* _Required actions_:
1 > List every person's name that appears in the email message about vocabulary density below.
2 > Quote the passage of the email message about vocabulary density that starts at "On Fri, Aug" and ends at "only way to go.".

[Selected excerpt Boundary: Start]

On Fri, Aug 20, 2010 at 3:03 AM, Craig A. Berry <[log in to unmask]> wrote:
> I think it's just that these are longish texts, and as I mentioned in an
> earlier post, the longer the text, the lower this particular ratio. If you
> take any of these texts, chop it in half, and calculate the density for each
> piece, I think you'll find that each half is much "denser" than the whole.
>
> Which makes me less comfortable with this whole approach to measuring
> density the more I think about it. If I were any good at statistics I might
> know how to normalize these numbers so texts of different length could be
> compared, but as it is I think comparing texts (or chunks thereof) having
> equal length is the only way to go.
I see this in the numbers, but I'm still trying to make sense of it.
Right now on my other monitor I have a pair of Wordhoard windows up:
17,605 distinct lemmata (865,184 total occurrences) in "Shakespeare"
11,091 distinct lemmata (375,829 total ocurrences) in "Spenser."
The first number is the total lexicon of each author; the second
number is the total word count (not including Spenser's prose). The
ratio here of distinct lemmata to total words is .02 for Shakespeare,
.03 for Spenser. Martin Mueller's analysis of 3000-word segments,
described above, shows the same thing.

[Selected excerpt Boundary: End]
[Data under study Boundary: Start]

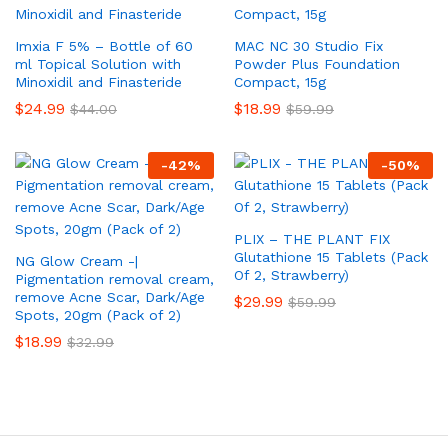
Imxia F 5% – Bottle of 60
MAC NC 30 Studio Fix
ml Topical Solution with
Powder Plus Foundation
Minoxidil and Finasteride
Compact, 15g
$
24.99
$
18.99
$
44.00
$
59.99
-
42
%
-
50
%
PLIX – THE PLANT FIX
Glutathione 15 Tablets (Pack
NG Glow Cream -|
Of 2, Strawberry)
Pigmentation removal cream,
remove Acne Scar, Dark/Age
$
29.99
$
59.99
Spots, 20gm (Pack of 2)
$
18.99
$
32.99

[Data under study Boundary: End]

* _Answers in order_:
1 > Craig A. Berry, Shakespeare, Spenser, Martin Mueller

2 >
On Fri, Aug 20, 2010 at 3:03 AM, Craig A. Berry <[log in to unmask]> wrote:
> I think it's just that these are longish texts, and as I mentioned in an
> earlier post, the longer the text, the lower this particular ratio. If you
> take any of these texts, chop it in half, and calculate the density for each
> piece, I think you'll find that each half is much "denser" than the whole.
>
> Which makes me less comfortable with this whole approach to measuring
> density the more I think about it. If I were any good at statistics I might
> know how to normalize these numbers so texts of different length could be
> compared, but as it is I think comparing texts (or chunks thereof) having
> equal length is the only way to go.